‘People here love beautiful things’

Adele Pomeroy shows customers the shop's collection of estate jewelry.

Adele Pomeroy shows customers the shop’s collection of estate jewelry.

LOCALS | Photographs & Text by Carina Woudenberg

At only 350 square feet, Mureta’s Antiques doesn’t take up much space at 2418 Fillmore, yet the wares inside originate from several continents and span centuries of time, from the Georgian era of the 1700s to the late Art Deco period.

And much of the shop’s contents — from the teacups stacked in the front window to the jewelry encased inside — is sourced from homes right here in the neighborhood.

Gary Mureta, who has owned the shop for 29 years, knew he wanted to be an antique dealer from a young age.

He describes the mother of his best friend in high school, back in Vermont, as “very much into antiques.” Though his friend had little interest in ancient treasures, Mureta says his friend’s mother used to take them to farm dumps to look for discarded old bottles of tonics and cough syrups.

“About three feet through barbed wire and metal parts, and all of a sudden you’d come across a beautiful green bottle that had surfaced for the first time in 100 years,” he recalls.

Mureta would bring the bottles home to his own mother, who loved them so much that she lined them up in a bay-facing window, where they’ve remained for the past 40 years.

When he got to college, Mureta studied liberal arts but yearned to go back to his teenage passion for antiques. So at 21 he dropped out of school and opened a shop in his hometown of Montpelier, Vermont, where he collected New England country antiques that were still in place in nearby Vermont homes and attics. He owned the shop for seven years, and says it provided much valuable learning experience.

Gary Mureta has owned Mureta's Antiques on Fillmore for three decades.

Gary Mureta has owned Mureta’s Antiques on Fillmore for three decades.

After a brief stint in the corporate sales world in New York, the West Coast beckoned.

“I had visited San Francisco 10 years earlier and fell in love with the city, but never dreamed I’d live here,” Mureta says, adding that he’s glad he made the move. “People here love beautiful things.”

In 1983, Mureta was walking the streets of his new city looking for a good place to house an antique shop when he stumbled across a small shop on Fillmore. The business was serving as both an antique store and office space for an interior designer. When Mureta approached, he found the door was locked.

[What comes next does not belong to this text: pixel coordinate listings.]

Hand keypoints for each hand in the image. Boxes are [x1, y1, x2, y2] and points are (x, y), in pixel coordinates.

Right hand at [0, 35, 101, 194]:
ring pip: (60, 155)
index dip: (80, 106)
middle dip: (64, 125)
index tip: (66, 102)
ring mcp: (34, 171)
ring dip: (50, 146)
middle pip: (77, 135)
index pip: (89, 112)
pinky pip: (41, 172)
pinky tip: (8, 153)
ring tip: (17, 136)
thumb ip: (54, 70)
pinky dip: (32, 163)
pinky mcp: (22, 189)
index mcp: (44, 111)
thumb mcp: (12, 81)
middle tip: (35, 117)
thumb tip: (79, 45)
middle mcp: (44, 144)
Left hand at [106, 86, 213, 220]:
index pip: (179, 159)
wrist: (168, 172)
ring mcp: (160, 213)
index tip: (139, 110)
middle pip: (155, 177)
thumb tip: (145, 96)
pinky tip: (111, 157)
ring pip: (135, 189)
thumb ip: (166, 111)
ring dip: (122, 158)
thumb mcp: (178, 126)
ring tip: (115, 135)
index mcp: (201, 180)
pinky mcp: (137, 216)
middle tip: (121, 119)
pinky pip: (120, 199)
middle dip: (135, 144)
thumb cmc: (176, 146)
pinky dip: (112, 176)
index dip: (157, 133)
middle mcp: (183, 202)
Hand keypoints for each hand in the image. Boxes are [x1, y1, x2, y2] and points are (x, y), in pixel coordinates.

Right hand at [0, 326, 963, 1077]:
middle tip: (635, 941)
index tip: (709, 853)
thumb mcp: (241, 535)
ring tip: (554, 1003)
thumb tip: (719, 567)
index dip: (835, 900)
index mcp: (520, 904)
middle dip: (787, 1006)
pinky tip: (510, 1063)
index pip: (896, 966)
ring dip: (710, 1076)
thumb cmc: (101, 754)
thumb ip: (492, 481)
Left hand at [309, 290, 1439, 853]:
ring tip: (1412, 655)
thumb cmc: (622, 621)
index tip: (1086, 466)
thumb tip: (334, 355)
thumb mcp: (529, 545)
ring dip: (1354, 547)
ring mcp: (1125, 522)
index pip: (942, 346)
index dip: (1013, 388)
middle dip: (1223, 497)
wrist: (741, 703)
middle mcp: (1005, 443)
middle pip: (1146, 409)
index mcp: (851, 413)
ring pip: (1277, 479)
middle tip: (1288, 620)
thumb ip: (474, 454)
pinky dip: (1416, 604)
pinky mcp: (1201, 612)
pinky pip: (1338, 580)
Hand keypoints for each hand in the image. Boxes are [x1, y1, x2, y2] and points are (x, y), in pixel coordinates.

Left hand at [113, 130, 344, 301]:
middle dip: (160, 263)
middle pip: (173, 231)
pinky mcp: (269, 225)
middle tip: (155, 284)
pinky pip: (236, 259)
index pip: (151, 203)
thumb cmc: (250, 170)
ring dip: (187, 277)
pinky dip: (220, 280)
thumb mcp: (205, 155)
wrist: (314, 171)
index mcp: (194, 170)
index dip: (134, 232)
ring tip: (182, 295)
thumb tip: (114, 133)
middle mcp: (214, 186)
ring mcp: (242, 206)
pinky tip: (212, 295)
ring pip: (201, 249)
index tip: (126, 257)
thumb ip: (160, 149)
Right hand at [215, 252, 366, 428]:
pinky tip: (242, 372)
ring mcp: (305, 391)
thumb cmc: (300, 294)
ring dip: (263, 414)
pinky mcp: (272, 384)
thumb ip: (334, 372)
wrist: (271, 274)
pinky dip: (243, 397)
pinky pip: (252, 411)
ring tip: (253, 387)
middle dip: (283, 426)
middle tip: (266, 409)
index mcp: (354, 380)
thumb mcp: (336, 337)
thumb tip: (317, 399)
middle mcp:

“A woman in her 80s was asleep in a chair in the middle of the room,” Mureta recalls. Startled awake by his knock, she let him in.

When Mureta explained that he was looking for a similar place to house his own antiques shop, she told him they were planning on giving up their spot the very next month. So with little hassle, Mureta got in touch with the landlord and secured the place as his own.

“It’s kind of a wonderful story,” he says.

In the last five years, Mureta has brought in more jewelry — diamonds, rubies, sterling silver, emerald and jade — along with his good friend Adele Pomeroy, who has a long history of working with estate jewelry, and is now helping with the business.

“There’s so much out there,” Pomeroy says. “People in San Francisco have traveled a great deal, so you can imagine what they’ve inherited and brought here over the years.”

“We meet a lot of wonderful people,” Mureta says. “We celebrate a fantastic clientele developed over 29 years.”